Seong-Jin Cho: Schon als Kind waren diese Balladen meine Lieblingsstücke von Chopin. Ich habe damals die Aufnahmen mit Krystian Zimerman angehört und wollte sie unbedingt selbst einmal spielen und aufnehmen. Deshalb habe ich mich natürlich sehr darüber gefreut, diese Stücke jetzt selbst aufnehmen zu können. Das ist eine große Ehre für mich.

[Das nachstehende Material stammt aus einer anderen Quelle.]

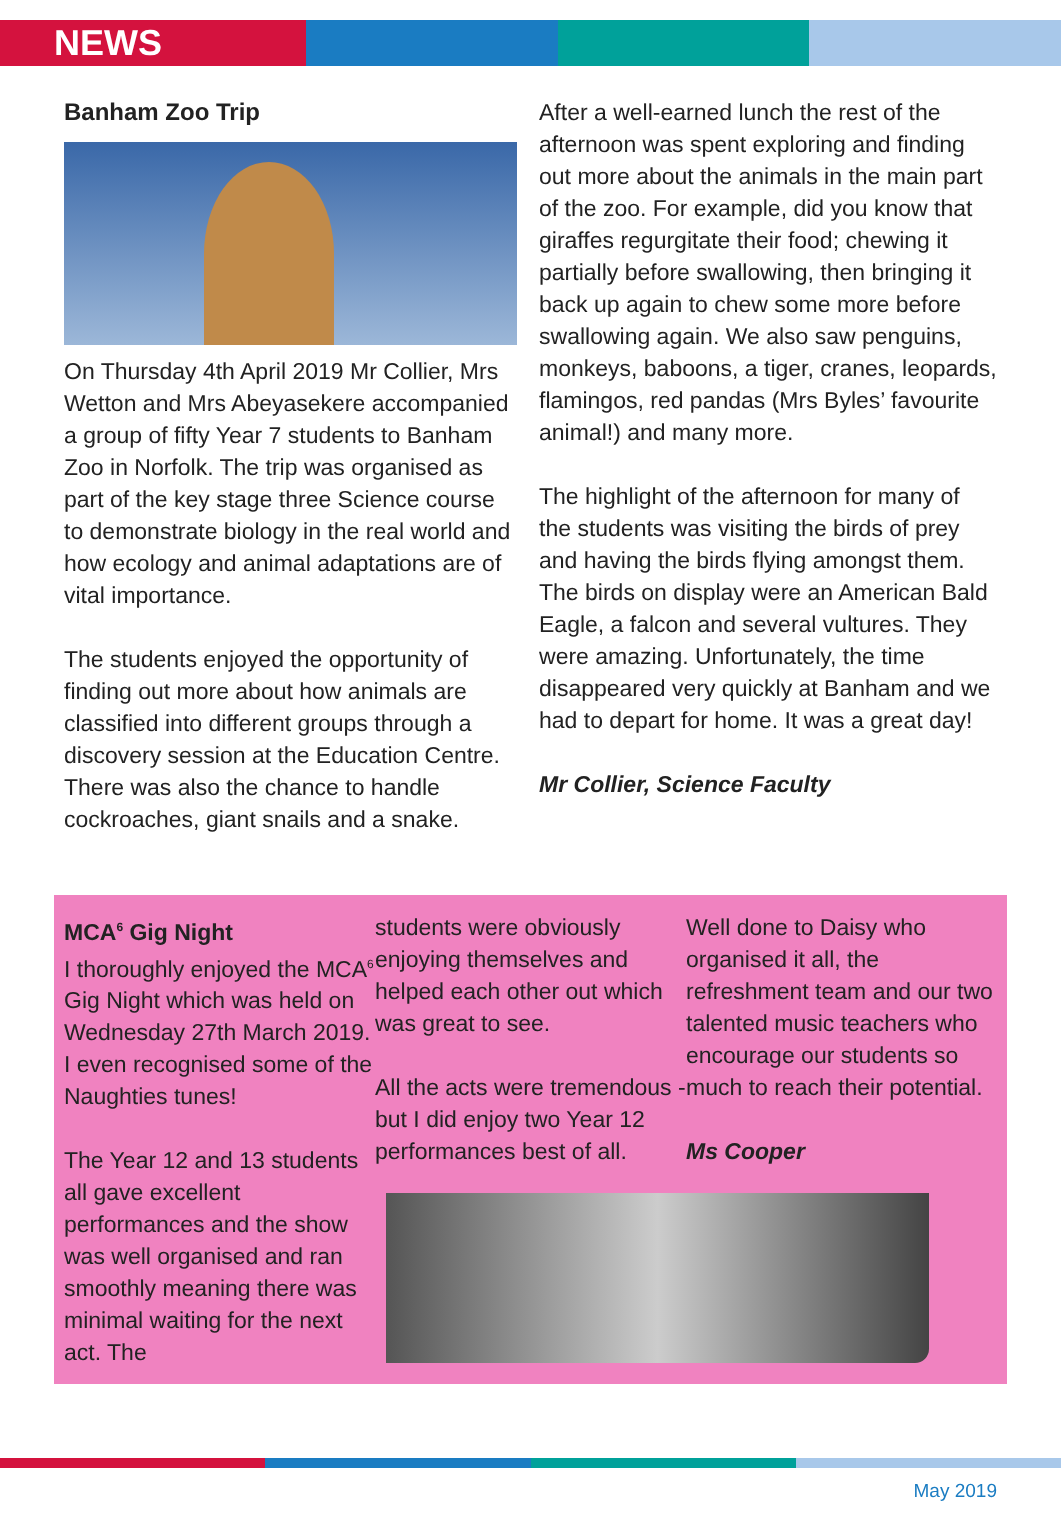NEWS
Banham Zoo Trip
On Thursday 4th April 2019 Mr Collier, Mrs Wetton and Mrs Abeyasekere accompanied a group of fifty Year 7 students to Banham Zoo in Norfolk. The trip was organised as part of the key stage three Science course to demonstrate biology in the real world and how ecology and animal adaptations are of vital importance.
The students enjoyed the opportunity of finding out more about how animals are classified into different groups through a discovery session at the Education Centre. There was also the chance to handle cockroaches, giant snails and a snake.
After a well-earned lunch the rest of the afternoon was spent exploring and finding out more about the animals in the main part of the zoo. For example, did you know that giraffes regurgitate their food; chewing it partially before swallowing, then bringing it back up again to chew some more before swallowing again. We also saw penguins, monkeys, baboons, a tiger, cranes, leopards, flamingos, red pandas (Mrs Byles’ favourite animal!) and many more.
The highlight of the afternoon for many of the students was visiting the birds of prey and having the birds flying amongst them. The birds on display were an American Bald Eagle, a falcon and several vultures. They were amazing. Unfortunately, the time disappeared very quickly at Banham and we had to depart for home. It was a great day!
Mr Collier, Science Faculty
MCA<sup>6</sup> Gig Night
I thoroughly enjoyed the MCA<sup>6</sup> Gig Night which was held on Wednesday 27th March 2019. I even recognised some of the Naughties tunes!
The Year 12 and 13 students all gave excellent performances and the show was well organised and ran smoothly meaning there was minimal waiting for the next act. The
students were obviously enjoying themselves and helped each other out which was great to see.
All the acts were tremendous - but I did enjoy two Year 12 performances best of all.
Well done to Daisy who organised it all, the refreshment team and our two talented music teachers who encourage our students so much to reach their potential.
Ms Cooper
May 2019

BR-KLASSIK: Für die Balladen muss man auch technisch traumwandlerisch sicher sein. Chopin kann aber durchaus leicht in die Ecke "Kuschel-Klassik" abrutschen, mit viel Pedal gespielt zum Beispiel. Wie loten sie das Gefühlsspektrum seiner Musik aus?

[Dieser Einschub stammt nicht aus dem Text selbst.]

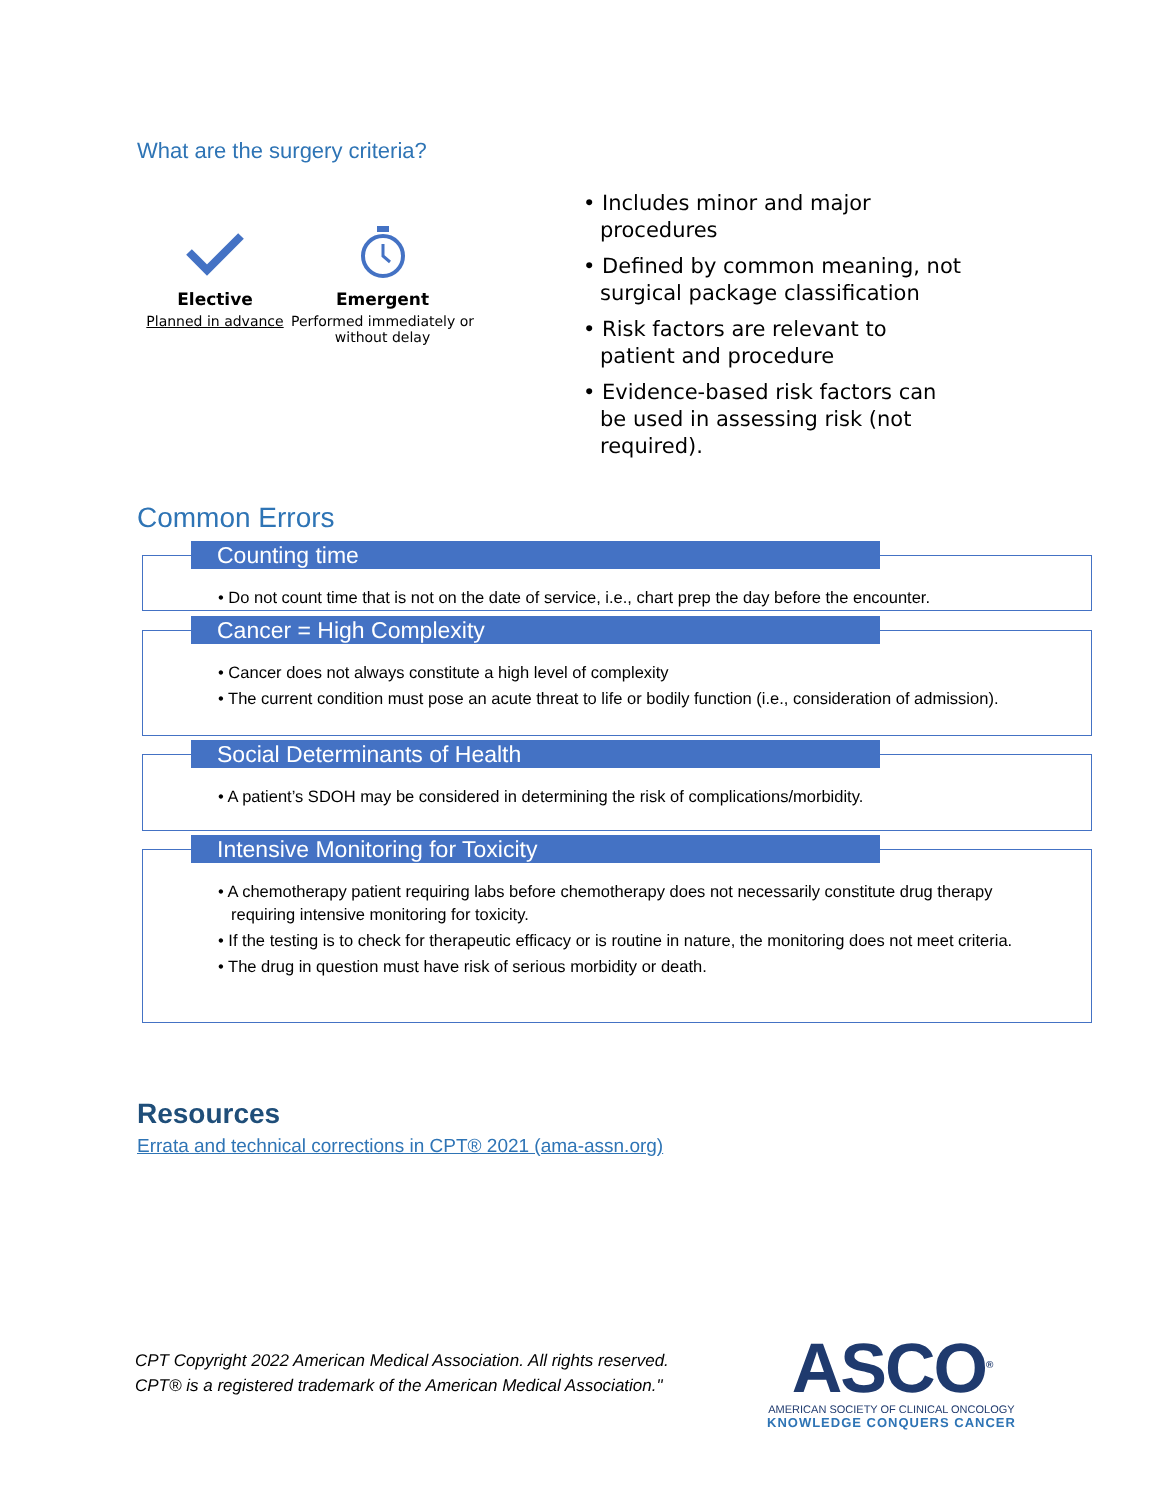What are the surgery criteria?
Elective
Planned in advance
Emergent
Performed immediately or
without delay
• Includes minor and major procedures
• Defined by common meaning, not surgical package classification
• Risk factors are relevant to patient and procedure
• Evidence-based risk factors can be used in assessing risk (not required).
Common Errors
Counting time
• Do not count time that is not on the date of service, i.e., chart prep the day before the encounter.
Cancer = High Complexity
• Cancer does not always constitute a high level of complexity
• The current condition must pose an acute threat to life or bodily function (i.e., consideration of admission).
Social Determinants of Health
• A patient’s SDOH may be considered in determining the risk of complications/morbidity.
Intensive Monitoring for Toxicity
• A chemotherapy patient requiring labs before chemotherapy does not necessarily constitute drug therapy requiring intensive monitoring for toxicity.
• If the testing is to check for therapeutic efficacy or is routine in nature, the monitoring does not meet criteria.
• The drug in question must have risk of serious morbidity or death.
Resources
Errata and technical corrections in CPT® 2021 (ama-assn.org)
CPT Copyright 2022 American Medical Association. All rights reserved.
CPT® is a registered trademark of the American Medical Association."
ASCO<sup>®</sup>
AMERICAN SOCIETY OF CLINICAL ONCOLOGY
KNOWLEDGE CONQUERS CANCER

Seong-Jin Cho: Für mich hat Chopins Musik sehr viele unterschiedliche Facetten. Sie ist zum einen sehr dramatisch, zugleich aber auch sehnsuchtsvoll. An manchen Stellen ist sie zwar sehr weich und zart, aber man sollte nicht nur diese Seite von Chopin zeigen. Da sind auch die anderen Aspekte. Die Ballade Nr. 2 zum Beispiel enthält sehr viel Brutalität. Der Anfang des Stückes ist sehr weich und fein, doch dann wird es auf einmal sehr heftig. Chopins Musik verfügt über eine enorme emotionale Bandbreite, man kann sie nicht einfach nur mit einem Wort beschreiben.

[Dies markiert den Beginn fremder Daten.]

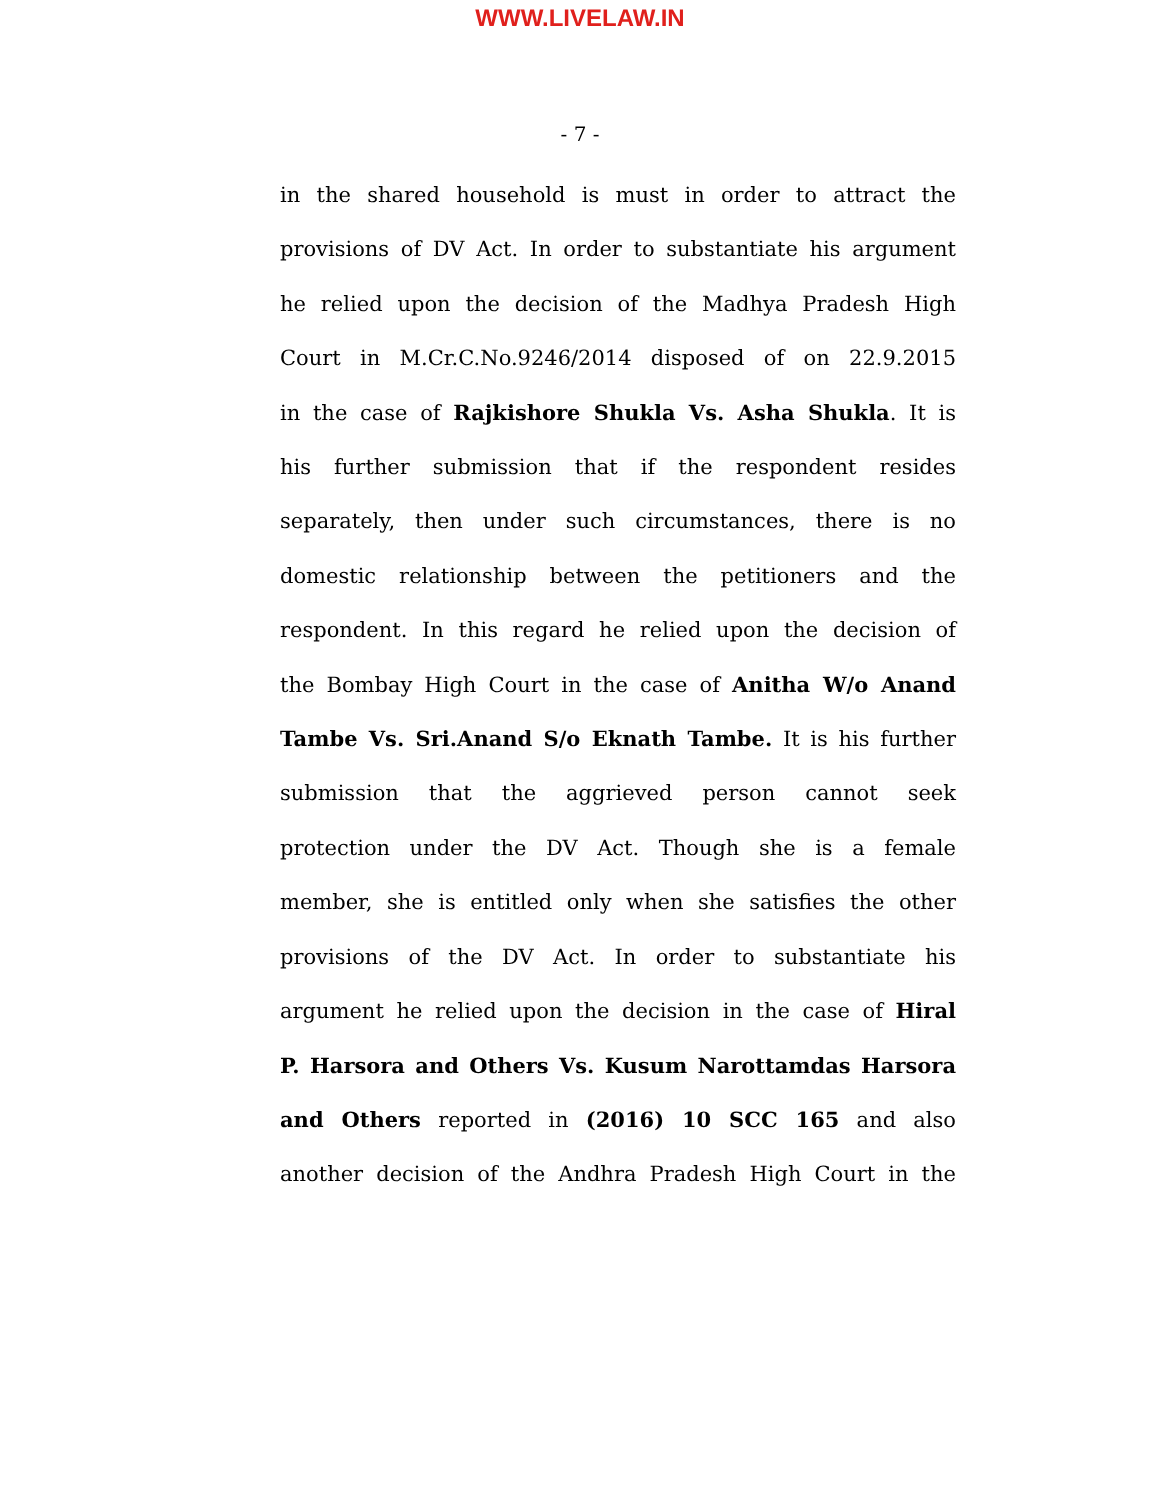WWW.LIVELAW.IN
- 7 -
in the shared household is must in order to attract the
provisions of DV Act. In order to substantiate his argument
he relied upon the decision of the Madhya Pradesh High
Court in M.Cr.C.No.9246/2014 disposed of on 22.9.2015
in the case of Rajkishore Shukla Vs. Asha Shukla. It is
his further submission that if the respondent resides
separately, then under such circumstances, there is no
domestic relationship between the petitioners and the
respondent. In this regard he relied upon the decision of
the Bombay High Court in the case of Anitha W/o Anand
Tambe Vs. Sri.Anand S/o Eknath Tambe. It is his further
submission that the aggrieved person cannot seek
protection under the DV Act. Though she is a female
member, she is entitled only when she satisfies the other
provisions of the DV Act. In order to substantiate his
argument he relied upon the decision in the case of Hiral
P. Harsora and Others Vs. Kusum Narottamdas Harsora
and Others reported in (2016) 10 SCC 165 and also
another decision of the Andhra Pradesh High Court in the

Natürlich braucht man als Musiker sehr viel Mut zum Risiko.
BR-KLASSIK: Musiker werden zu wollen, hat auch immer etwas mit Risikobereitschaft zu tun. Die Konkurrenz ist groß - entsprechend groß muss die Begabung, entsprechend stark müssen die Nerven sein. Hat Sie Ihre Entscheidung für diesen Beruf Mut gekostet oder war dieser Weg, den Sie jetzt eingeschlagen haben, für Sie ganz selbstverständlich?
Seong-Jin Cho: Ja, der Beruf des Musikers ist tatsächlich sehr hart und sehr riskant. Man weiß nie, ob man Karriere machen und Erfolg haben wird. Ich habe mit dem Klavierspielen angefangen, weil es mir wirklich Spaß macht - und weil ich die Musik liebe. Ich konzentriere mich einfach nur auf mein Spiel und versuche, immer besser zu werden. Aber natürlich braucht man als Musiker sehr viel Mut zum Risiko. Das ist essentiell.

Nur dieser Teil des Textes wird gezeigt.